If more Mexicans stayed put and worked for change in their home country, I think we'd all be better off. Including them. I might have a more sympathy and respect for them if the majority did that.
Name withheld by request

THE PLACE TO BE?

Three cheers for Sunnyslope: I loved your article on Sunnyslope ("Sunnyslopetopia," Robrt L. Pela, July 26)! I am a physician who practices in northeast Scottsdale, and my husband works for an advertising agency in central Scottsdale. My husband discovered Sunnyslope while hiking and biking, and when he originally introduced the idea of purchasing a house in Sunnyslope, I was doubtful.

We did one walk-through of a partially completed house and, standing in the living room, looking out the front window at the incredible view of the Phoenix skyline and South Mountain, I turned to him and said, "This is our home."

We've lived here for 3 1/2 years, and I can't imagine living anywhere else. We ride our bikes on the canal, hike the mountain behind us.

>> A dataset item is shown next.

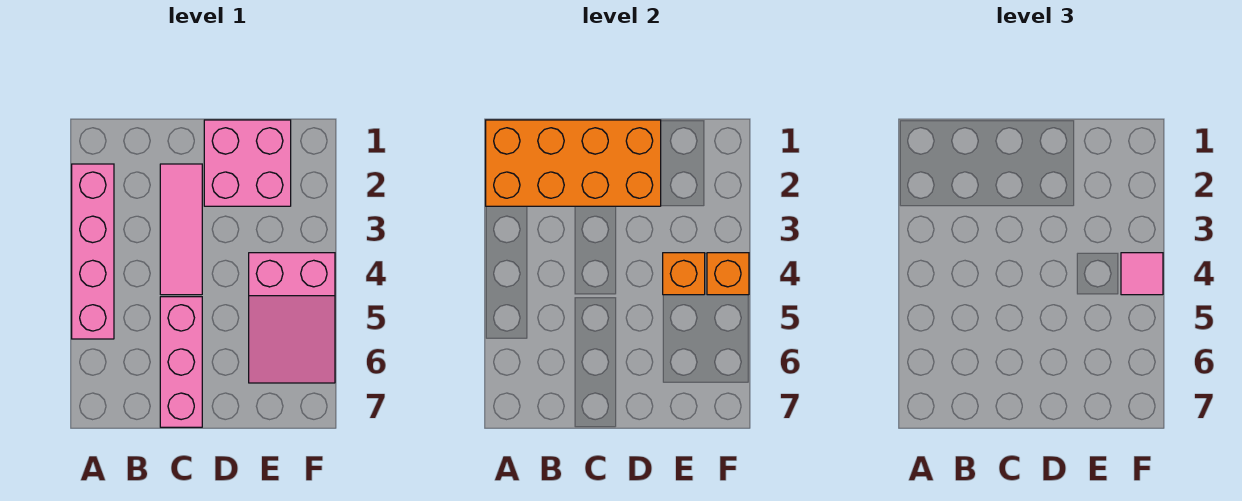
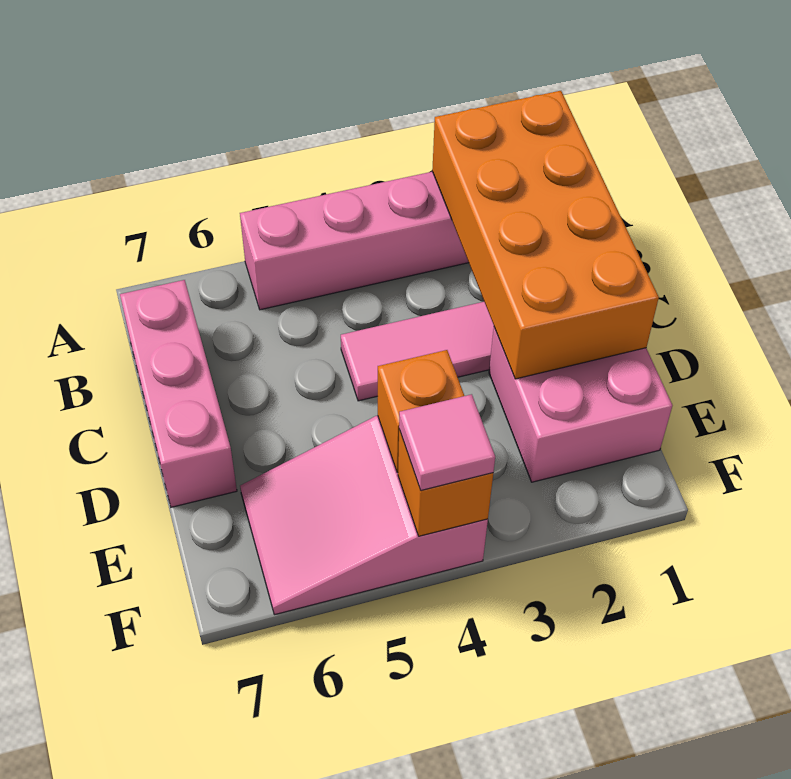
pink 1x3 brick [160,297,202,427] -> pink 1x3 brick turned to [120,280,237,507]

We always enjoy watching the curled lip and slight sneer of people when we tell them that we live in Sunnyslope. Even more, we enjoy when those same people come to our house and are blown away by the view and the cozy neighborhood.
Cathleen A. McCarthy, Phoenix

PUNK IS DEAD

What were they thinking?: What the hell! New Times pulls the plug on a band that it featured on its cover not long ago! What kind of idiots work there?! Kudos to music editor Niki D'Andrea for having the balls to call bullshit on her own business department ("More Bad Habits," August 2).

Did any of the dillweeds employed by New Times at the show realize that this was a punk competition?! And who says throwing communion wafers into the audience is a bad thing, anyway? It's not like they tossed a pedophile priest into the mosh pit. Now that I would've liked to have seen!

 

As for that dumbass who commented that the New Times wouldn't have allowed a puppy to be sacrificed at a show, well . . . has the idiot ever heard of what Ozzy Osbourne did back in the day? She would've pulled the plug on Oz!

And people wonder why some of us say New Times isn't as cool as it used to be — back before it gave jobs to fuck-heads like the ones in charge of the decision at the NunZilla show. These folks need to remember that they're working for an alternative paper!
Tommy Gonzalez, Phoenix

Tirades are okay sometimes: Let me preface this by stating that in no way am I casting stones at the author of this article. This isn't so much an article as it is a mild tirade. In this case, I think it belongs somewhere in the "Letters" section. The reason I'm complaining is, the story doesn't say a single thing about how the actual show played out.

It doesn't mention anything about the performances given by any of the other bands, save one, that appeared that evening. It has absolutely zero to say about the music that this whole "Summer of Sound" thing is supposed to be about. Yeah, so there was some butting of heads over a band's shtick. That band still played the show.

Did the whole event come to a screeching halt? Was everyone made to leave the venue? Did NunZilla members have to shed their attire and head off to the nearest church for meeting via the Internet with the pope? Were there other performances after NunZilla? I wouldn't know because this article doesn't share anything about the show except that so and so did such and such to you know who and blah blah blah!